Durant l'été 1940, les pilotes de chasse de la RAF, pourtant en infériorité numérique, se retrouvaient invariablement au bon endroit pour affronter la Luftwaffe. Pour les Allemands, cela ressemblait à une chance incroyable. Il n'en était rien. Le long des côtes britanniques se dressait une ligne de hautes tours d'acier, et derrière elles, une machine invisible faite de bois, de barbelés et d'une discipline humaine sans faille, capable de repérer l'ennemi avant même qu'il ne se forme au-dessus de la France.
Cette machine, c'était le radar, et le réseau qui s'était développé autour. Plus encore que le Spitfire ou le Hurricane, il s'agit peut-être de la raison la plus importante de la victoire britannique lors de la bataille d'Angleterre.
Informations essentielles : Maison à chaîne et système Dowding
- Quoi: Le premier réseau radar d'alerte précoce intégré au monde
- Chiffre clé : Robert Watson-Watt ; prouvé lors de l'expérience de Daventry, le 26 février 1935
- Tours : Mâts d'émetteurs d'environ 110 mètres de haut
- Gamme: À environ 100 à 120 milles au large.
- Le système : Le système Dowding, géré depuis le prieuré de Bentley
- Vitesse: La détection par les chasseurs a été déclenchée en environ quatre minutes.
L'expérience Daventry
L'histoire du radar a débuté, curieusement, par une question relative à un rayon de la mort. En 1934, le ministère de l'Air demanda au physicien écossais Robert Watson-Watt si les ondes radio pouvaient être utilisées comme arme pour détruire des avions. Il conclut que non, mais que les ondes réfléchies pouvaient être utilisées pour… trouver Le 26 février 1935, près de Daventry, son collègue Arnold Wilkins utilisa les réflexions d'un émetteur ondes courtes de la BBC pour détecter le passage d'un bombardier Handley Page Heyford. Le principe était simple : émettre une impulsion, mesurer le temps d'écho et le multiplier par la vitesse de la lumière pour obtenir la distance.
Un mur de tours
De cette expérience est né Chain Home : un réseau de stations côtières, chacune dotée d’une tour émettrice d’environ 110 mètres de haut, couvrant les approches de la Grande-Bretagne. Elles pouvaient détecter des formations se rassemblant à plus de 160 kilomètres de distance. Le système présentait des angles morts, notamment face aux avions volant à basse altitude ; un réseau complémentaire, appelé Chain Home Low, fut donc ajouté pour surveiller les zones situées en dessous du faisceau principal. Rudimentaire par rapport aux normes ultérieures, il était néanmoins suffisant et opérationnel juste à temps.

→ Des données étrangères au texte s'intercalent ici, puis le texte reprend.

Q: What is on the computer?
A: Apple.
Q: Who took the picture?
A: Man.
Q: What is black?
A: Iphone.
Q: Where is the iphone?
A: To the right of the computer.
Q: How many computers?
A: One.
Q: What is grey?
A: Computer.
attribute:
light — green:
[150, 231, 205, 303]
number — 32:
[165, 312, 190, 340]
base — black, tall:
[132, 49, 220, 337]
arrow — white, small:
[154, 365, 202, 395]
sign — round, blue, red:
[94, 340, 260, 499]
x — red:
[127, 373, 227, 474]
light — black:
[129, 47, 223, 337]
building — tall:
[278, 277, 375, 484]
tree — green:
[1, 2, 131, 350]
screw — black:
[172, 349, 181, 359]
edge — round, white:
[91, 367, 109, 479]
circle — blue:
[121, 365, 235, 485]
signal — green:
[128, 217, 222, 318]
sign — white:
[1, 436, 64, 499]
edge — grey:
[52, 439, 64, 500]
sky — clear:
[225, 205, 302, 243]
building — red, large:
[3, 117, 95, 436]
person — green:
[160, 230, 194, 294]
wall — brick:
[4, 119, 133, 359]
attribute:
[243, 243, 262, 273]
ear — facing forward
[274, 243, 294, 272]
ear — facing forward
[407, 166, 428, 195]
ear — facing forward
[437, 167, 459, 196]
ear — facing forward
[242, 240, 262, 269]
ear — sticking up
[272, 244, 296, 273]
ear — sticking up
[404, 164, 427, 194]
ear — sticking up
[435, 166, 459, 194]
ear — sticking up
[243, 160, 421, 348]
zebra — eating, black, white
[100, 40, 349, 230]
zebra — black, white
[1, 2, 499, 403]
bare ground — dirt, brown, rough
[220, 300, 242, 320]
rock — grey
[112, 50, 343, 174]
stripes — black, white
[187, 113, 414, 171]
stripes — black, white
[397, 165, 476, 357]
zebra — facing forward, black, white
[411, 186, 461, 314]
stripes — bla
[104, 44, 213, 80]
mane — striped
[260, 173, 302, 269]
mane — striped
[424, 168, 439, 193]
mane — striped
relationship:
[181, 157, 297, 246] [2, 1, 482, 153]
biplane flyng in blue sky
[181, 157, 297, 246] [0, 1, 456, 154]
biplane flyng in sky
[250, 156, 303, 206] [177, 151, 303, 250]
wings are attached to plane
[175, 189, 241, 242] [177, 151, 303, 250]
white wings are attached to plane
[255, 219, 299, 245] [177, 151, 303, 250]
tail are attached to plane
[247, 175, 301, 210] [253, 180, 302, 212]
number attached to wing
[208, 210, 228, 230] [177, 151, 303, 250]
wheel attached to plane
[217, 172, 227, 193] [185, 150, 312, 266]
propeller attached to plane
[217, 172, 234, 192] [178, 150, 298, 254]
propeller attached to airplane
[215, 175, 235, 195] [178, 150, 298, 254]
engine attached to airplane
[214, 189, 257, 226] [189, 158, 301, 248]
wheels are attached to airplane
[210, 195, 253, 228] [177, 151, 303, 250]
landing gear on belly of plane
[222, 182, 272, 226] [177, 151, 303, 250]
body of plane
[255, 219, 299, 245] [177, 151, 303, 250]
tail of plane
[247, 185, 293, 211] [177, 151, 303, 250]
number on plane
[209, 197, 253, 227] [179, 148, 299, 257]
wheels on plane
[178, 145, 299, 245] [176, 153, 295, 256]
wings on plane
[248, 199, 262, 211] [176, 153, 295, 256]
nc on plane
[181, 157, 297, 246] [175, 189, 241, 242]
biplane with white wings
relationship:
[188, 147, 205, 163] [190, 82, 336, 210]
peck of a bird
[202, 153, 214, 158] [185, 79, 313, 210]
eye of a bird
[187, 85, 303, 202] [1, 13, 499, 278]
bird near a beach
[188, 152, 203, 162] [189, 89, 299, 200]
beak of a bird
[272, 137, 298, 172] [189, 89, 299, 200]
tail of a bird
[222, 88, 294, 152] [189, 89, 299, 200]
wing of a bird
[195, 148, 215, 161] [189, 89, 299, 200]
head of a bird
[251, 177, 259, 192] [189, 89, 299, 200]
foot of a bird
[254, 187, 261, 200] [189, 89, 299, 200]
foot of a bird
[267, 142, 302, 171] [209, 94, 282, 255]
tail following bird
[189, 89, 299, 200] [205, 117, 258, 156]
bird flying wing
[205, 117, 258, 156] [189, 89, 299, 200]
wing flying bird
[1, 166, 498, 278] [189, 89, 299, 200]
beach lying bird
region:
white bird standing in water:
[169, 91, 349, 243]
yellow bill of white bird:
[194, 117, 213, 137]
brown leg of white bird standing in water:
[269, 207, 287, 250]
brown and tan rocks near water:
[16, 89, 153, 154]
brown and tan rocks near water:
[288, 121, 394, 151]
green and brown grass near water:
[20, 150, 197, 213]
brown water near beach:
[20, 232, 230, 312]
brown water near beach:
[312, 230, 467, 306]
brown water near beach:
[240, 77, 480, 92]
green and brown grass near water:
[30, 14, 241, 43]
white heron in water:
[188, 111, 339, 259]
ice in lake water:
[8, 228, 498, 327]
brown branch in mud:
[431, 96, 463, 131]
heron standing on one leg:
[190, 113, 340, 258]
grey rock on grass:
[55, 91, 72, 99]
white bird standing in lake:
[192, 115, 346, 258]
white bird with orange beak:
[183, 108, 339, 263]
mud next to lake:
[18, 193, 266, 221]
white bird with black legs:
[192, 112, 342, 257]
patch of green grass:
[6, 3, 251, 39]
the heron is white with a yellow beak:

Mais les données radar brutes ne sont que de simples points lumineux sur un écran. Le véritable coup de génie britannique réside dans l'utilisation qu'en ont faite ces données.

Le système Dowding
Le maréchal de l'air Sir Hugh Dowding, commandant du Fighter Command, a mis en place un système de communication interarmes à l'échelle nationale. Les images radar et les rapports du corps d'observateurs au sol affluaient vers une salle de filtrage à Bentley Priory, où ils étaient combinés en une image unique et fiable, puis transmis aux stations de groupe et de secteur. Là, les contrôleurs guidaient les escadrons de chasse directement vers les raids ennemis. L'ensemble du processus, depuis l'apparition d'un signal sur un écran jusqu'à l'ascension des Spitfires pour intercepter l'ennemi, pouvait se dérouler en à peine quatre minutes.
Les avantages furent considérables. Au lieu d'épuiser ses pilotes et ses moteurs en effectuant des patrouilles stationnaires inutiles, la RAF pouvait maintenir ses chasseurs au sol jusqu'à ce qu'ils soient nécessaires, puis les déployer précisément là où il le fallait. Une force plus réduite combattait comme si elle était plus importante.
Le point décisif de la bataille
L'Allemagne possédait elle-même de bons radars, mais rien de comparable au système Dowding pour intégrer capteurs, communications et chasseurs en un tout coordonné. C'est cette intégration, et non un simple gadget, qui a permis à une nation en difficulté de… Supermarine Spitfire Cette force a tenu tête à un ennemi numériquement supérieur durant tout l'été 1940. Elle était l'ancêtre de tous les réseaux de défense aérienne actuels et a été construite, juste à temps, à partir de tours, de téléphones et de nerfs.

Sources : Imperial War Museums, RAF Benevolent Fund, Science Museum, World History Encyclopedia.